— Geëxtraheerde tekst —
-=-=-=-=-

Het eindvonnis van het Hof is aan dit arrest gehecht.
2. Het geding in cassatie
Tegen het eindvonnis van het Hof "gewezen tussen Chanrek en [erflaatster]" heeft Chanrek beroep in cassatie ingesteld. In het cassatierekest zijn als (vermoedelijke) erfgenamen van [erflaatster] genoemd: haar echtgenoot, [betrokkene A], en haar zuster, [betrokkene B]. Het cassatierekest is aan dit arrest gehecht en maakt daarvan deel uit.
Chanrek heeft de zaak doen toelichten door haar advocaat.
In zijn conclusie van 21 april 2000 heeft de Advocaat-Generaal J. Spier geconcludeerd dat:
1. Chanrek N.V. wordt verzocht (a) zich binnen drie maanden uit te laten over de vraag wie de erfgenamen zijn van [erflaatster] en (b) aan te geven welke wijze van verzending van de stukken (als bedoeld onder 20 in deze conclusie) haar voorkeur heeft;
2. nadat aan het onder 1 bedoelde verzoek is voldaan, afhankelijk van de keuze van Chanrek: (a) een termijn wordt gesteld als bedoeld onder 12 in deze conclusie, en (b) de Griffier bij de Hoge Raad aan de hoogste autoriteit der Posterijen in Anguilla - bij een in het Engels gestelde brief - zal verzoeken om het inleidend verzoekschrift aan te bieden aan de erfgenamen en om aan de Griffier mee te delen (*) wanneer en aan wie de uitreiking heeft plaatsgevonden dan wel (**) indien de uitreiking niet mogelijk is gebleken daarvan mededeling te voldoen;
opteert Chanrek voor verzending via de centrale autoriteit, dan zal die weg worden gevolgd;
dat bij de toezending aan verweerders zal moeten worden meegedeeld dat zij, door tussenkomst van een advocaat bij de Hoge Raad, een verweerschrift kunnen indienen binnen de onder 2a in deze conclusie genoemde termijn.
Nadat de advocaat van Chanrek bij brief van 24 mei 2000 opgave had gedaan van de (vermoedelijke) erfgenamen van [erflaatster], waaronder [betrokkene C], heeft de Griffie van de Hoge Raad deze erfgenamen op 29 mei 2000 per gewone post aangeschreven, een kopie van het verzoekschrift toegestuurd en een termijn van 3 maanden gegeven voor het indienen van een verweerschrift.

-=-=-=-=-

— Gegevens —
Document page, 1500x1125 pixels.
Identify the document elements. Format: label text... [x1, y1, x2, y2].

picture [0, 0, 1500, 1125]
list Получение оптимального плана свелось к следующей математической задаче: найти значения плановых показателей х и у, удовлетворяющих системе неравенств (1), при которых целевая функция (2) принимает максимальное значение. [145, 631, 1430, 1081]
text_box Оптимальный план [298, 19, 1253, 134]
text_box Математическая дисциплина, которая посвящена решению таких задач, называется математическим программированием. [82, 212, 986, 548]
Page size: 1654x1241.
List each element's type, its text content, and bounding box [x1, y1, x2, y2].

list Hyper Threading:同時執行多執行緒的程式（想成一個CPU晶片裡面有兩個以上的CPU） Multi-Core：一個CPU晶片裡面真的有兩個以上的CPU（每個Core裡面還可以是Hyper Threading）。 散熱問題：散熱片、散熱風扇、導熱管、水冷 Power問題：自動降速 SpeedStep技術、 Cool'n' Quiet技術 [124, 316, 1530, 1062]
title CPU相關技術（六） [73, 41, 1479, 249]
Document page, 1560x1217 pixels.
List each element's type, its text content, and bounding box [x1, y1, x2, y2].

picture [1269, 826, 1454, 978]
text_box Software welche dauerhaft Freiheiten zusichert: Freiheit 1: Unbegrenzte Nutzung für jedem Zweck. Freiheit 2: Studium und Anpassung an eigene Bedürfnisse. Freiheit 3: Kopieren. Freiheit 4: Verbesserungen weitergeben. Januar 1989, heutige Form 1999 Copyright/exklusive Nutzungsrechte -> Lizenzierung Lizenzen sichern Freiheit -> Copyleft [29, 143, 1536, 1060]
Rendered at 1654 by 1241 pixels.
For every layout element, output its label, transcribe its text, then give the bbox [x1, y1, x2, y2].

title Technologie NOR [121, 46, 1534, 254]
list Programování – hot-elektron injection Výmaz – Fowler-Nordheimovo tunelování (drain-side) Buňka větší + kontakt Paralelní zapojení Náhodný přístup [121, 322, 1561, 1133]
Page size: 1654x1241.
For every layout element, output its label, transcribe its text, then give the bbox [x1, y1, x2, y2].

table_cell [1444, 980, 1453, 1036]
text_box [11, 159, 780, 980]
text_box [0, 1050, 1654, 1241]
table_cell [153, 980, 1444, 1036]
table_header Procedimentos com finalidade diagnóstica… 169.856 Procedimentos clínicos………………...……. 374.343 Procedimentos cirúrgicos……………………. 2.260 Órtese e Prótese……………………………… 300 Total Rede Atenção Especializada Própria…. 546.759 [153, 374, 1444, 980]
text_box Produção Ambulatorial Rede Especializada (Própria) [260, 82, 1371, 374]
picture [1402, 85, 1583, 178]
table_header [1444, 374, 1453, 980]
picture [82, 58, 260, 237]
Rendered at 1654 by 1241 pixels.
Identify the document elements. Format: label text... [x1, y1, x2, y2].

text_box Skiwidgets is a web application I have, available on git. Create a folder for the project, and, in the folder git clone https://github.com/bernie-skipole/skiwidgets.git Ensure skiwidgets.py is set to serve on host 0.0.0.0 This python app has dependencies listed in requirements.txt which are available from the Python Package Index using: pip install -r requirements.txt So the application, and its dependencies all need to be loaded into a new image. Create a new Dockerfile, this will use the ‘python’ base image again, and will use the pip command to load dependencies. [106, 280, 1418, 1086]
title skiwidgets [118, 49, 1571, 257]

-=-=-=-=-

— Opdrachten —
• 1. Welke volledige datums staan er in de tekst over het cassatieberoep van Chanrek? Geef ze allemaal.
• 2. Ga verder met de tekst over het cassatieberoep van Chanrek, aansluitend op de laatste zin.
De regels staan los van de tekst over het cassatieberoep van Chanrek.

— Verwachte antwoorden —
• 1. 21 april 2000, 24 mei 2000, 29 mei 2000

• 2.
Op 22 augustus 2000 is een op 20 juli 2000 gedateerde brief van [betrokkene C] ter Griffie van de Hoge Raad binnengekomen.
De conclusie van de Advocaat-Generaal J. Spier van 5 januari 2001 strekt tot vernietiging van het bestreden vonnis en terugwijzing naar het Hof.
3. Beoordeling van het middel
3.1 Wat betreft de feiten en het verloop van de procedure verwijst de Hoge Raad naar de punten 1 en 2.1 - 2.13 van de conclusie van de Advocaat-Generaal Spier van 5 januari 2001 en naar het hiervoor onder 1 overwogene.
3.2 Bij vonnis van 18 april 1997 van het Gerecht in eerste aanleg is [erflaatster] veroordeeld om met Chanrek een huurovereenkomst te sluiten aanvangende op 15 november 1995. [Betrokkene C] werd bij dat vonnis veroordeeld daaraan zijn medewerking te verlenen en tenslotte werden [erflaatster] en [betrokkene C] veroordeeld aan Chanrek te vergoeden de door haar geleden schade, bestaande in de gederfde winst als gevolg van het niet kunnen exploiteren van Albert's Store in het hoogseizoen 1993 - 1994, op te maken bij staat en te vereffenen volgens de wet.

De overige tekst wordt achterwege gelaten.